Of note, 3 patients were weaned off all HF medications of which only one patient relapsed requiring re-initiation of an ACE-inhibitor with subsequent normalization of LV function. The other two remained on single or dual HF medications that are being weaned at this time. Longer follow-up will help ascertain if recovery is permanent which in turn will help guide decision-making regarding how long to continue HF medications in those who show recovery. The mechanism of recovery of cardiac function is unclear. Vinculin has been implicated in stabilizing E-cadherin on the cell surface by interacting with β-catenin [15, 16]. It is possible that vinculin haploinsufficiency may be more disruptive in infancy when E-cadherin is still immature. Once vinculin co-localizes into the intercalated disk as patient matures, the consequences of its insufficiency may become less pronounced and may result in regression of the phenotype.

The serial evaluation is a strength of our study. It allowed us to capture the evolving cardiomyopathy phenotype unlike previous cross-sectional studies that may have missed an earlier diagnosis of DCM in recovered older patients resulting in the perception of reduced penetrance of VCL variants. Another strength was the use of comprehensive genomic sequencing that allowed us to identify VCL variants which may not be routinely included in all clinical test panels, as well as exclude other pathogenic variants. Similar to previous reports that identified a LOF VCL inherited from an unaffected parent in 5 of 9 families where segregation data was available, the VCL variant was inherited from an unaffected parent in 2 of our families [9]. This may imply either recovered DCM in the parent, or that VCL variants may be genetic modifiers in the context of other genetic or environmental factors [8].We did not identify fetal or postnatal insults or other pathogenic genetic variants that could contribute to cardiomyopathy.
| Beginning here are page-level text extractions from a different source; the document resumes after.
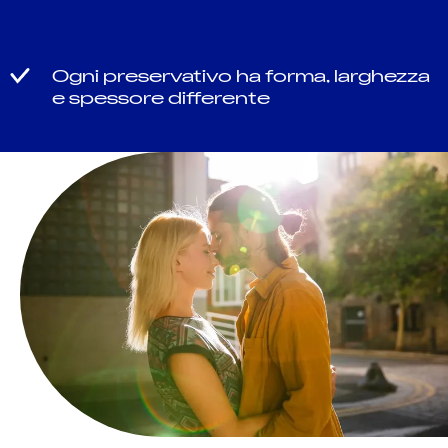
Ogni preservativo ha forma, larghezza
e spessore differente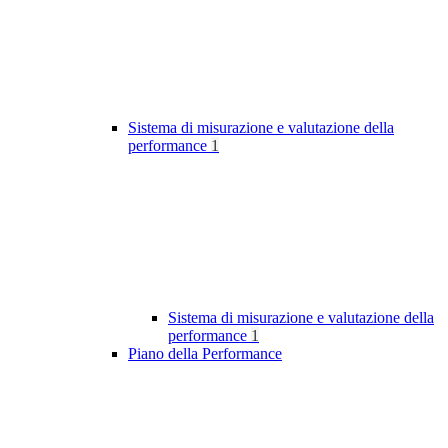
Sistema di misurazione e valutazione della
performance
1
Sistema di misurazione e valutazione della
performance
1
Piano della Performance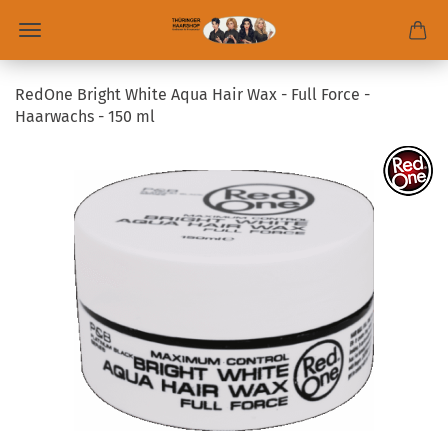
RedOne Bright White Aqua Hair Wax - Full Force -
Haarwachs - 150 ml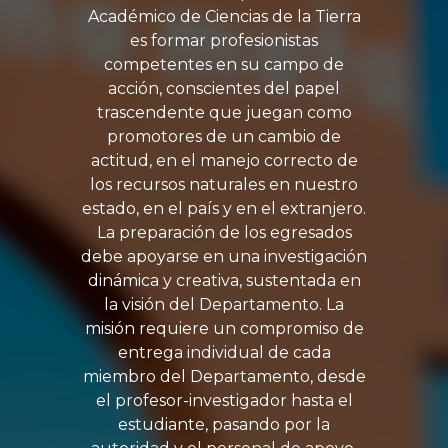
Académico de Ciencias de la Tierra
es formar profesionistas
competentes en su campo de
acción, conscientes del papel
trascendente que juegan como
promotores de un cambio de
actitud, en el manejo correcto de
los recursos naturales en nuestro
estado, en el país y en el extranjero.
La preparación de los egresados
debe apoyarse en una investigación
dinámica y creativa, sustentada en
la visión del Departamento. La
misión requiere un compromiso de
entrega individual de cada
miembro del Departamento, desde
el profesor-investigador hasta el
estudiante, pasando por la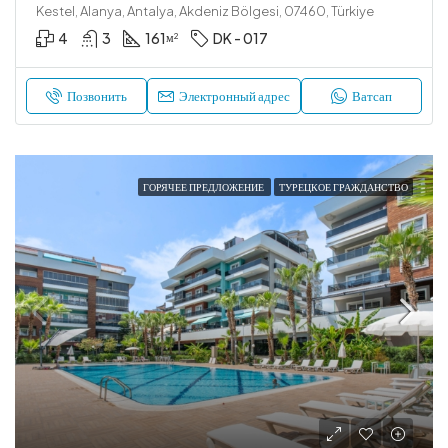
Kestel, Alanya, Antalya, Akdeniz Bölgesi, 07460, Türkiye
4
3
161
DK - 017
м²
Позвонить
Электронный адрес
Ватсап
ГОРЯЧЕЕ ПРЕДЛОЖЕНИЕ
ТУРЕЦКОЕ ГРАЖДАНСТВО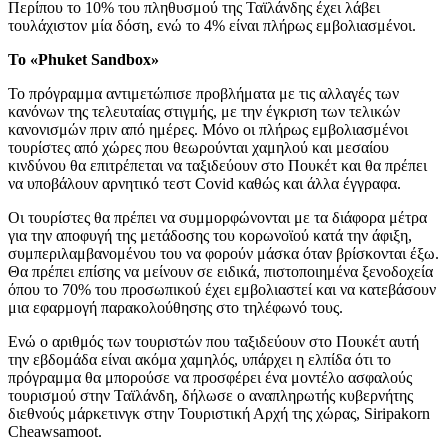
Περίπου το 10% του πληθυσμού της Ταϊλάνδης έχει λάβει
τουλάχιστον μία δόση, ενώ το 4% είναι πλήρως εμβολιασμένοι.
Το «Phuket Sandbox»
Το πρόγραμμα αντιμετώπισε προβλήματα με τις αλλαγές των
κανόνων της τελευταίας στιγμής, με την έγκριση των τελικών
κανονισμών πριν από ημέρες. Μόνο οι πλήρως εμβολιασμένοι
τουρίστες από χώρες που θεωρούνται χαμηλού και μεσαίου
κινδύνου θα επιτρέπεται να ταξιδεύουν στο Πουκέτ και θα πρέπει
να υποβάλουν αρνητικό τεστ Covid καθώς και άλλα έγγραφα.
Οι τουρίστες θα πρέπει να συμμορφώνονται με τα διάφορα μέτρα
για την αποφυγή της μετάδοσης του κορωνοϊού κατά την άφιξη,
συμπεριλαμβανομένου του να φορούν μάσκα όταν βρίσκονται έξω.
Θα πρέπει επίσης να μείνουν σε ειδικά, πιστοποιημένα ξενοδοχεία
όπου το 70% του προσωπικού έχει εμβολιαστεί και να κατεβάσουν
μια εφαρμογή παρακολούθησης στο τηλέφωνό τους.
Ενώ ο αριθμός των τουριστών που ταξιδεύουν στο Πουκέτ αυτή
την εβδομάδα είναι ακόμα χαμηλός, υπάρχει η ελπίδα ότι το
πρόγραμμα θα μπορούσε να προσφέρει ένα μοντέλο ασφαλούς
τουρισμού στην Ταϊλάνδη, δήλωσε ο αναπληρωτής κυβερνήτης
διεθνούς μάρκετινγκ στην Τουριστική Αρχή της χώρας, Siripakorn
Cheawsamoot.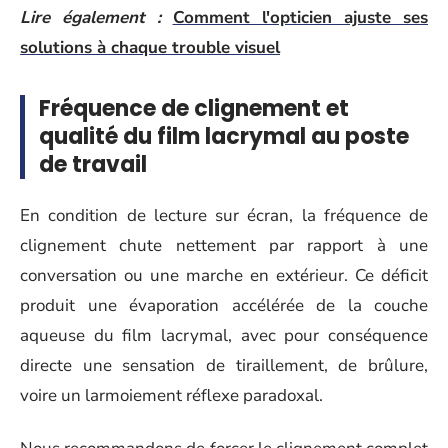
Lire également :
Comment l'opticien ajuste ses
solutions à chaque trouble visuel
Fréquence de clignement et
qualité du film lacrymal au poste
de travail
En condition de lecture sur écran, la fréquence de
clignement chute nettement par rapport à une
conversation ou une marche en extérieur. Ce déficit
produit une évaporation accélérée de la couche
aqueuse du film lacrymal, avec pour conséquence
directe une sensation de tiraillement, de brûlure,
voire un larmoiement réflexe paradoxal.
VCL LOF variants therefore appeared more likely to be causal than contributory in our case series.

In summary, we identified a strong association of VCL LOF variants with severe infantile-onset DCM with a high frequency of sustained recovery of cardiac function on follow-up. Consequently, the classification of such variants as VUS may not adequately capture their clinical implications. Our findings have important prognostic implications for counseling regarding the potential for spontaneous recovery in patients with VCL-associated DCM. It also highlights that HFrecEF may have a genetic basis in some cases. Further studies are needed to determine the long-term outcome of patients with VCL-associated DCM with recovered EF.